TASK INSTRUCTIONS
Repeat every entry below exactly as given.
::: RECORDS SHOWN :::
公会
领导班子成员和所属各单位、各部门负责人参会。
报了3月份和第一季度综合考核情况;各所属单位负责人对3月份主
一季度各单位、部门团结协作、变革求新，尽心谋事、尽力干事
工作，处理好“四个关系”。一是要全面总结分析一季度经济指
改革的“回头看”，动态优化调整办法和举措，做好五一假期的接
:::
TASK RESULT
公会
领导班子成员和所属各单位、各部门负责人参会。
报了3月份和第一季度综合考核情况;各所属单位负责人对3月份主
一季度各单位、部门团结协作、变革求新，尽心谋事、尽力干事
工作，处理好“四个关系”。一是要全面总结分析一季度经济指
改革的“回头看”，动态优化调整办法和举措，做好五一假期的接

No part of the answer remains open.